> **Extracted data**:
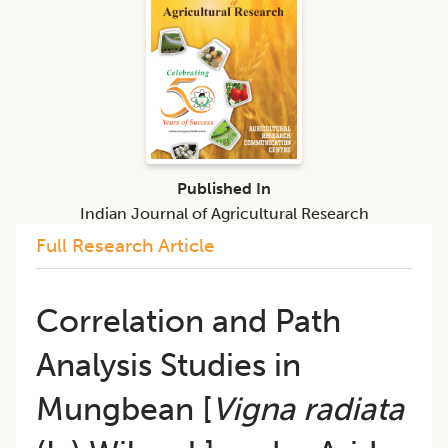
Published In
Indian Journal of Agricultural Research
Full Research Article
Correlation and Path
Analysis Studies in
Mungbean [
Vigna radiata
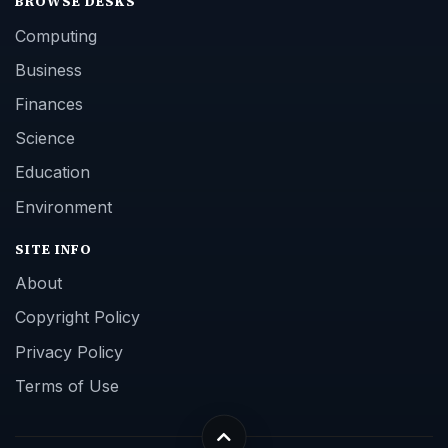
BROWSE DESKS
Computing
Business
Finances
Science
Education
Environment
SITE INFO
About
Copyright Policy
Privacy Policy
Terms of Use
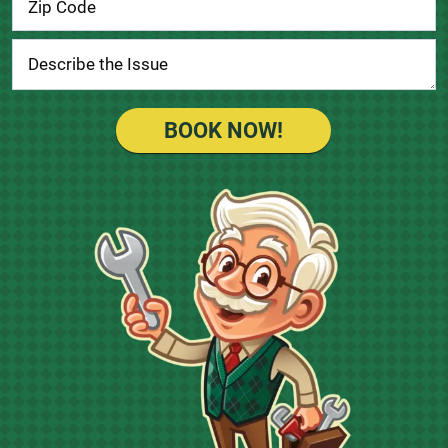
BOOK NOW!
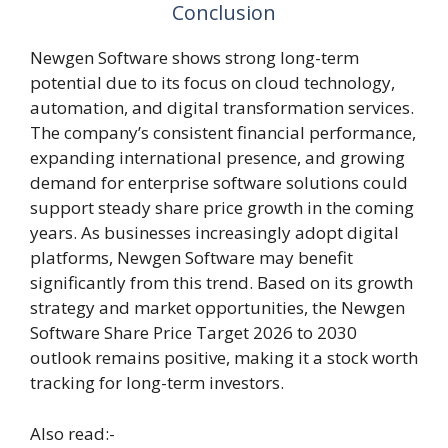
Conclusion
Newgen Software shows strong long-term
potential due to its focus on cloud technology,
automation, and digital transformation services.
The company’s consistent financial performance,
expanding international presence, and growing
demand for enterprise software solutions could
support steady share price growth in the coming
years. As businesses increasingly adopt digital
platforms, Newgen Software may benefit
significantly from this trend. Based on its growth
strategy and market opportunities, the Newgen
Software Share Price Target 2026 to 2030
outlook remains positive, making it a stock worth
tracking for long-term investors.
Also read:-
...
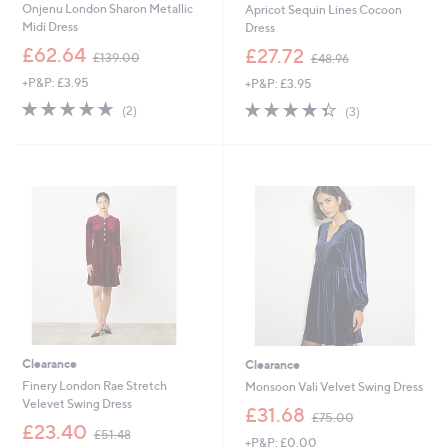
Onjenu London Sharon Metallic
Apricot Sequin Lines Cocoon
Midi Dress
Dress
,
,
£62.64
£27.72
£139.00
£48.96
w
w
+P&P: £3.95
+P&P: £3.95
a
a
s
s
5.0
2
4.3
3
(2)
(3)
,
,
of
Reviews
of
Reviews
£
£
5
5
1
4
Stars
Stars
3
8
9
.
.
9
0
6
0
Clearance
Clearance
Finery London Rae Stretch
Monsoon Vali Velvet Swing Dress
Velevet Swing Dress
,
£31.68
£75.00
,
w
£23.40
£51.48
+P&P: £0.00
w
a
...
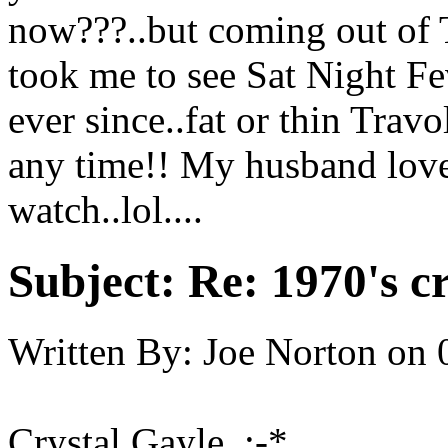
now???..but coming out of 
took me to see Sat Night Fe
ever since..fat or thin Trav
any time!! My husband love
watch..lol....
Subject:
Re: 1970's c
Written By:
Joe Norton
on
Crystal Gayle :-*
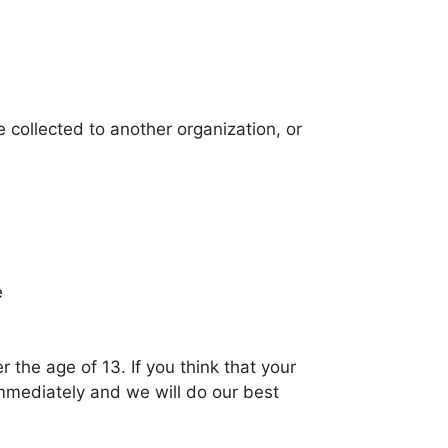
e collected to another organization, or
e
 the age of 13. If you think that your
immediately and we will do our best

> **What the exercise asks**: Read the entries above and find each line holding the word "Research". Copy it out.

> **Solution**:
Indian Journal of Agricultural Research
Full Research Article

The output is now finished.